I really hate to be a stickler for details. But the motion of gears really isn’t an example of simultaneous action.
How so? Picture gears in motion. Aren’t they all moving? Isn’t one causing the motion of the next?
“Timeless”, though, eviscerates your argument.
What do you mean?
The form of your argument is:
- presume there is no time
- this leads to a contradiction, so…
- we must admit that there is time
- but… this leads to a problem, too, so…
- we must conclude that time is a causative agent
The first flaw in your argument is that the “there is no time” argument
doesn’t lead to a contradiction, and therefore, we don’t have to turn to the “but if there
is time…” part.
(The second flaw is that the premise in that second part doesn’t hold up, either.)
So, if neither of the contradictions in your premises is really a contradiction, then your conclusion doesn’t follow logically.

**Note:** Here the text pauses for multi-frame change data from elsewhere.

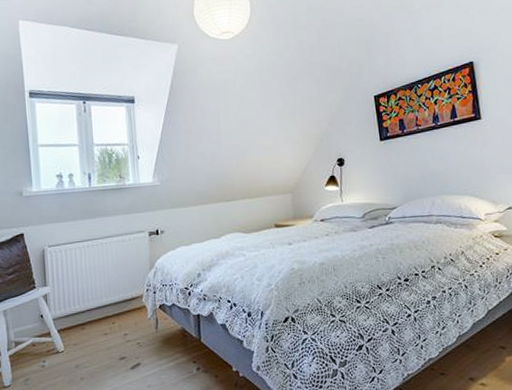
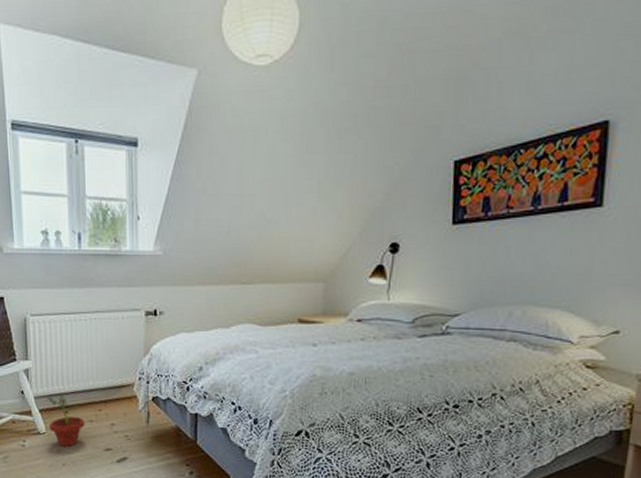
potted plant: none [65,314,100,361] -> present [47,395,85,447]

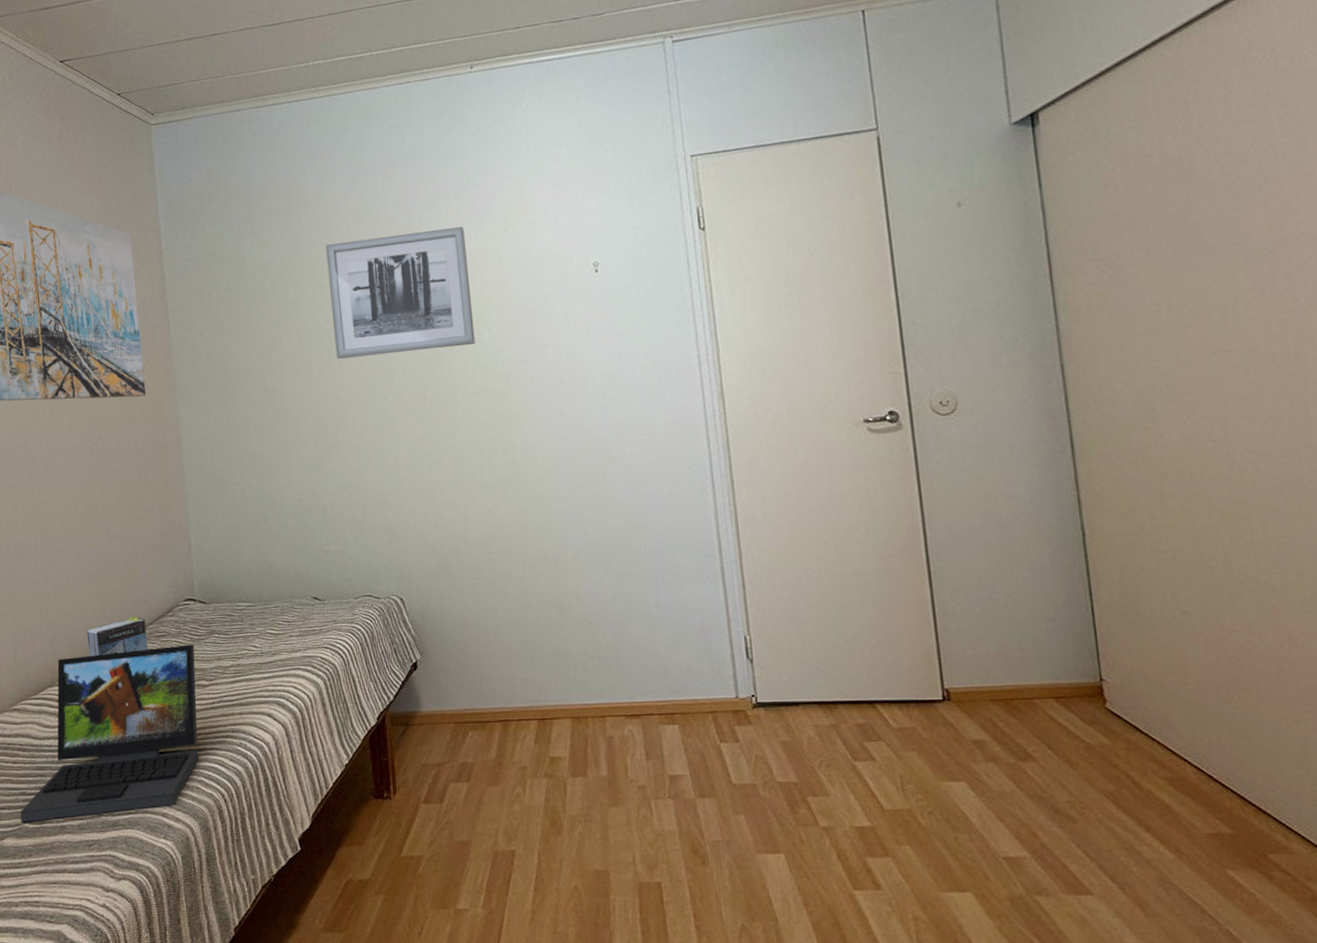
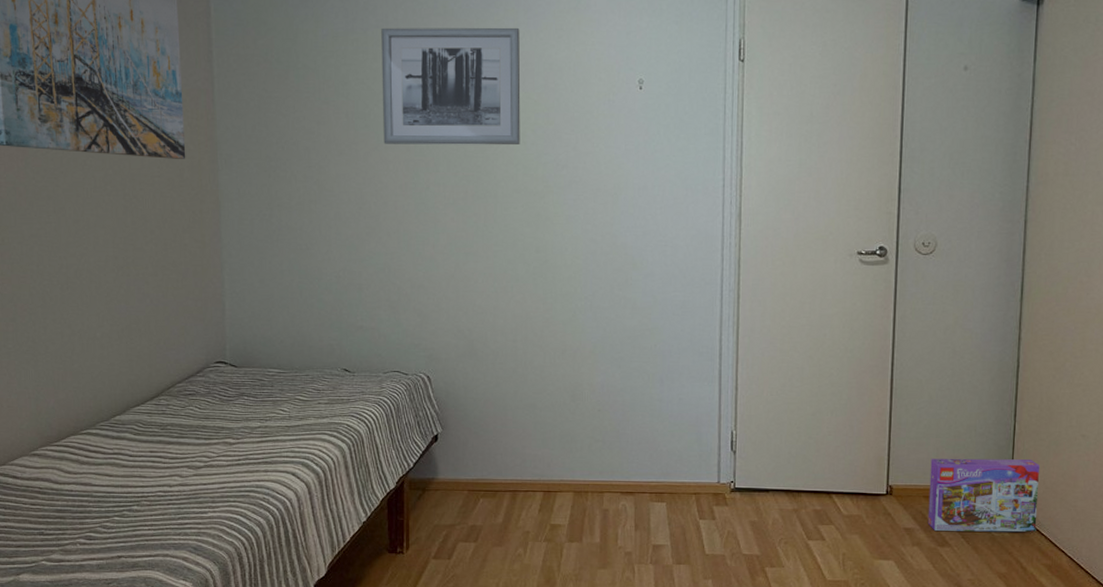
laptop: present [20,644,199,823] -> none [37,404,223,561]
book: present [86,615,148,656] -> none [113,373,176,409]
box: none [992,647,1145,743] -> present [927,458,1041,533]

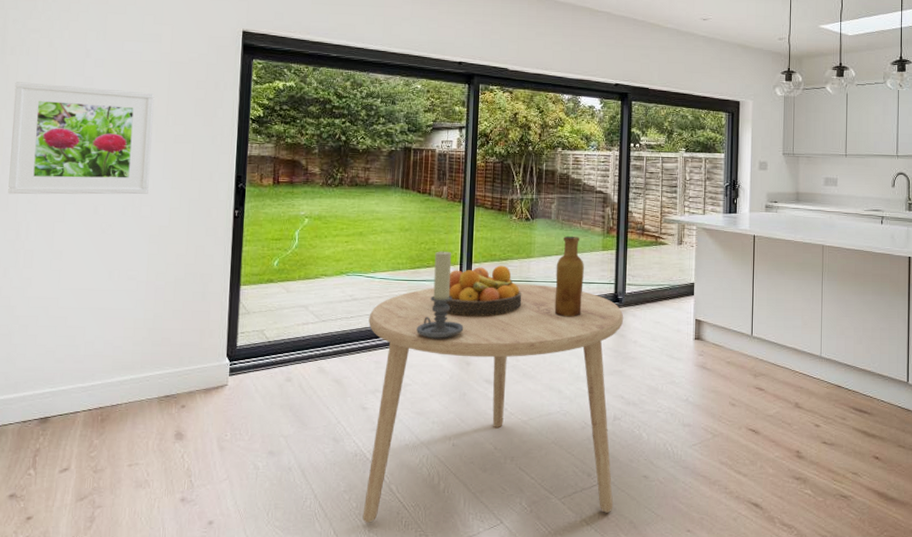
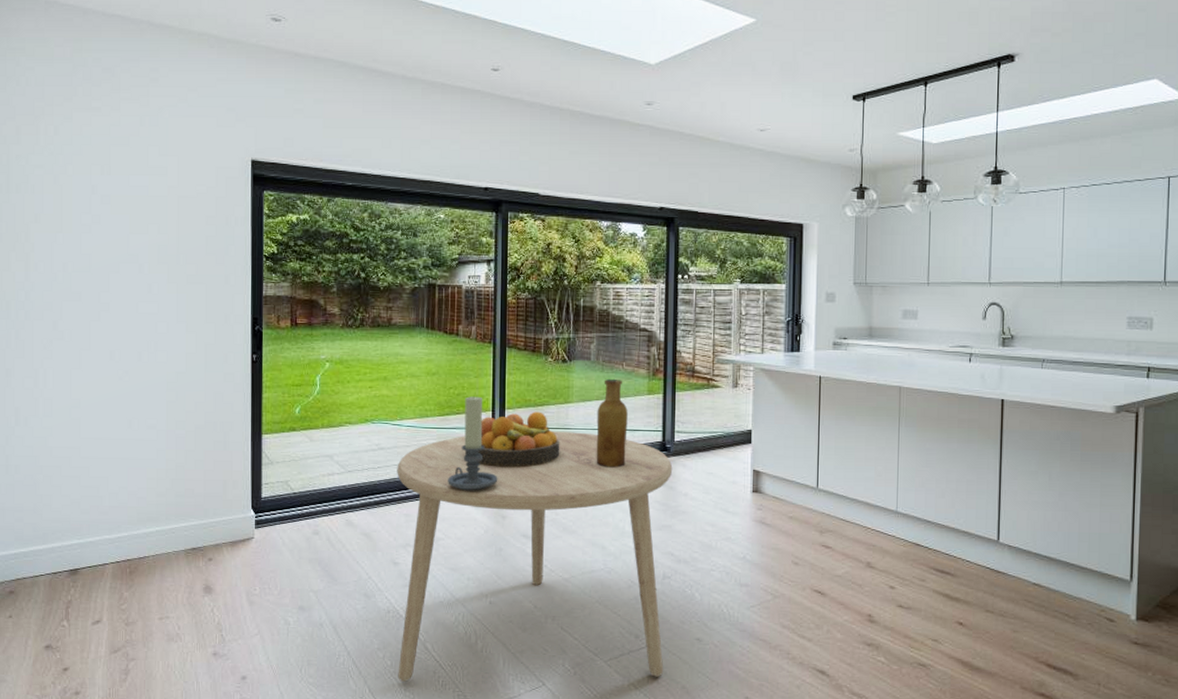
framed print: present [8,82,155,195] -> none [22,222,164,341]

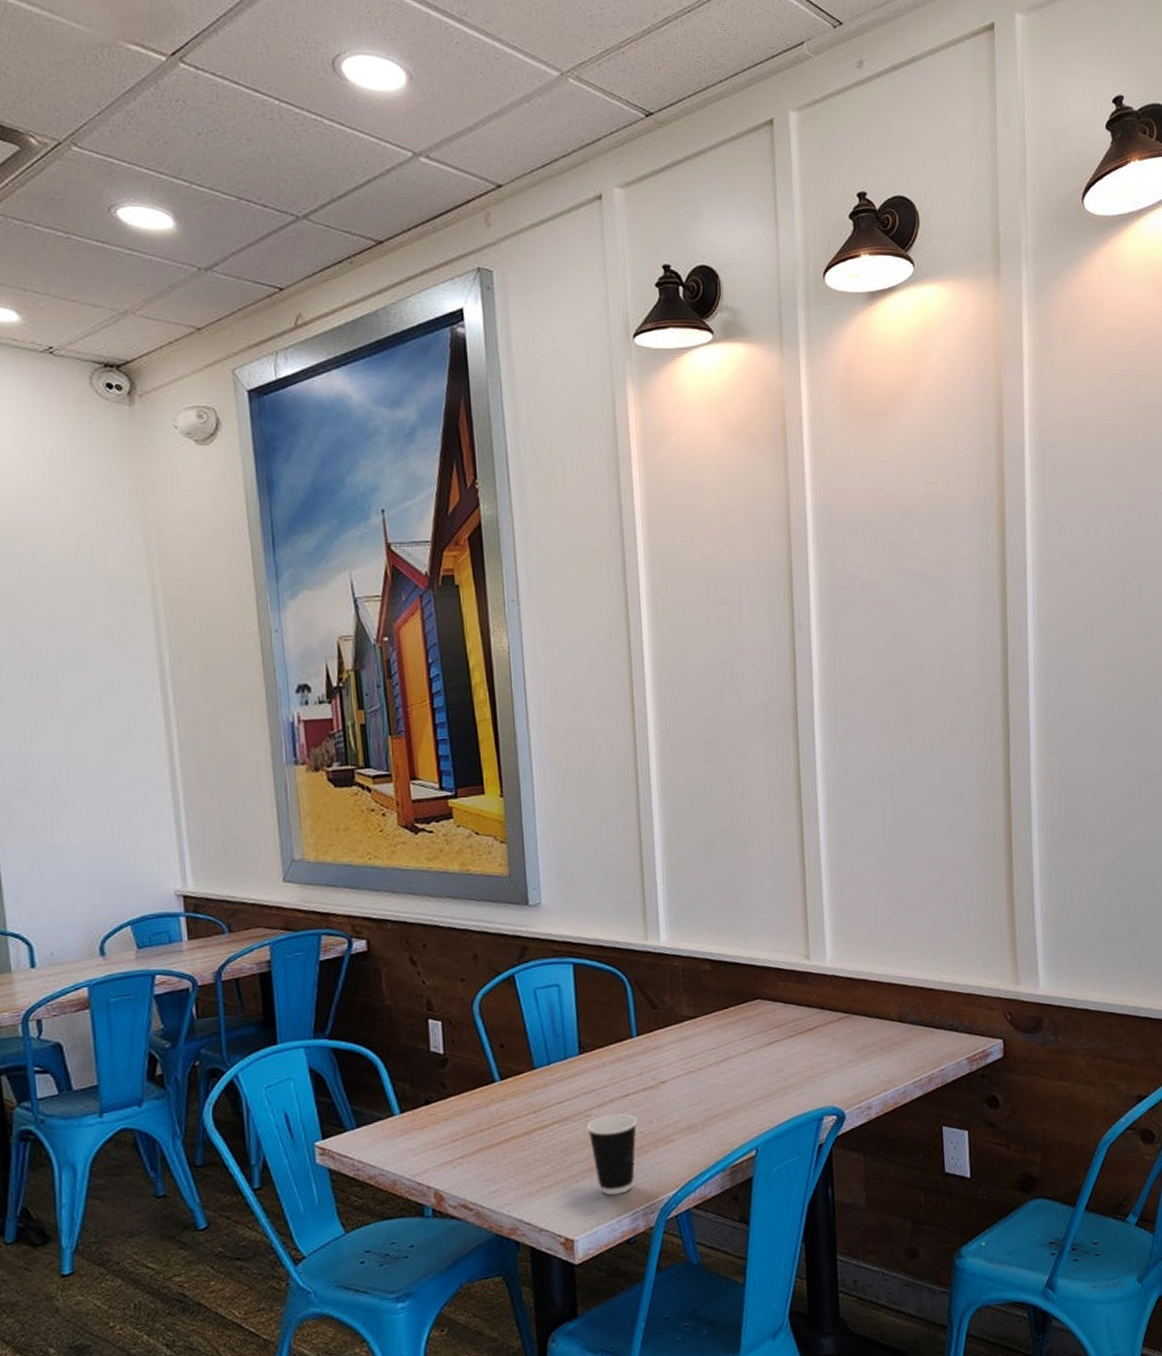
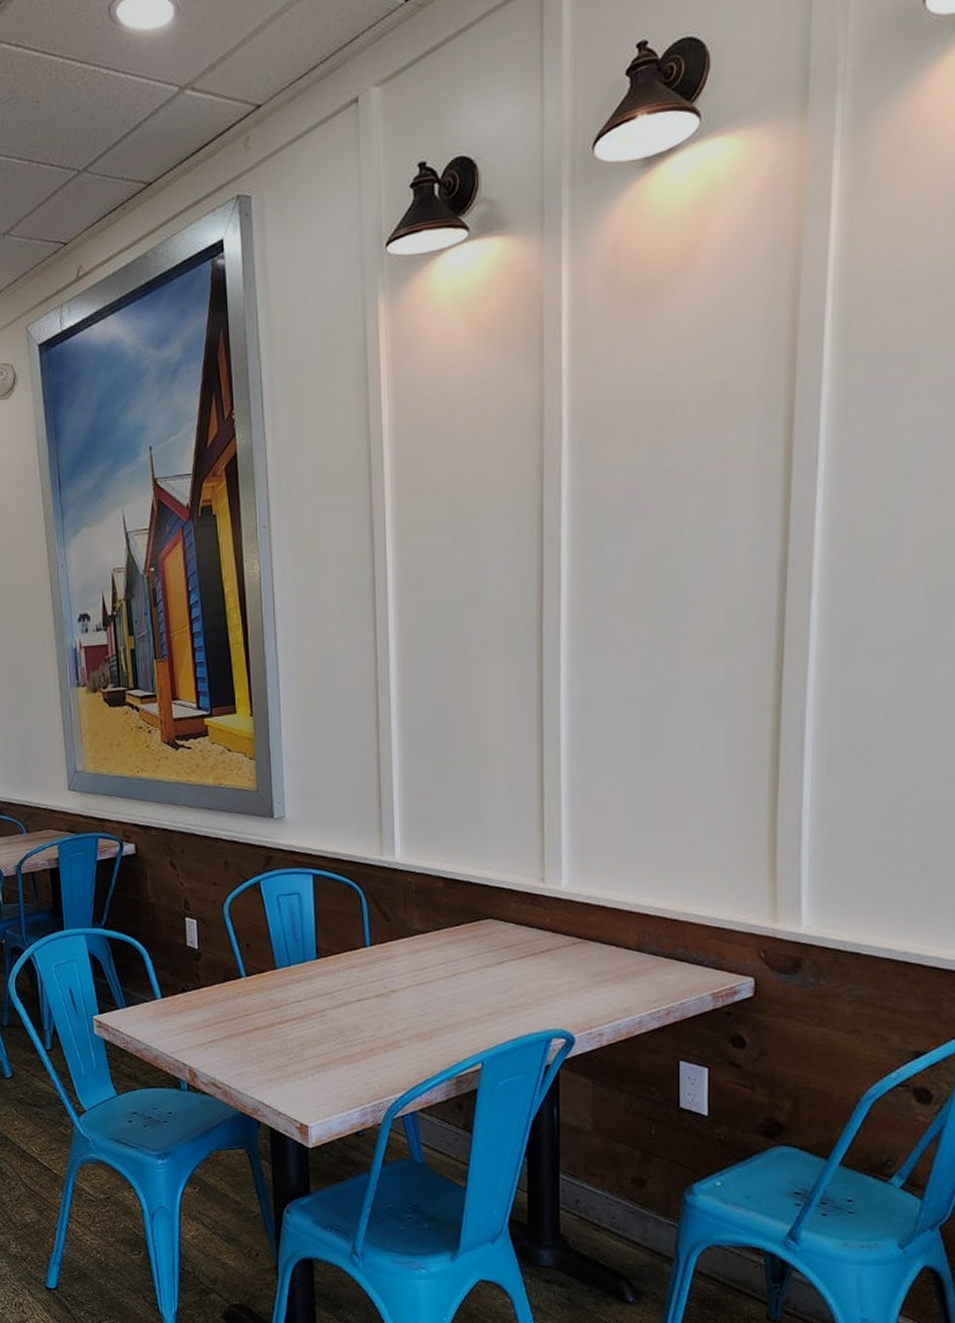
dixie cup: present [586,1113,638,1196] -> none [321,1016,369,1090]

Without time the reality is either timeless or you cannot reach from one event to another one. Our reality is not timeless, in another word it takes time between any two events.
There
was timelessness prior to the creation of the universe, though, so you can’t say “timelessness doesn’t work.” It does work. You can
certainly say “the universe isn’t timeless”, but that doesn’t help as much as you think it does.
Well, in such a world which time does not exist you cannot reach from one event to another one.
You keep saying that.
It doesn’t follow. In eternity, events are not caused temporally. That’s all that you can conclude.
If and only if you can build perfect gear which you cannot.
Think about gears already in motion. (Granted, there’s some slippage in the beginning of the motion.) But, when they are in motion, there is simultaneous causation. (Naturally, there’s some loss of energy, but that’s not the point here.)
You dismissed my question which is very key in our discussion: Can you write a dynamical theory without time?
It’s not key in
this discussion. Dynamical theories are mathematical models. They depend on time (although they seek states that don’t change over time!). Nevertheless, you can’t prove a philosophical point by arguing that your model of the world doesn’t work without time. That’s kinda like pointing to a model airplane and saying “aerodynamics must work like
this, because if they don’t, my model isn’t accurate.” Doesn’t work that way.
Besides which, this is a
philosophy forum, so you might want to argue from philosophical premises.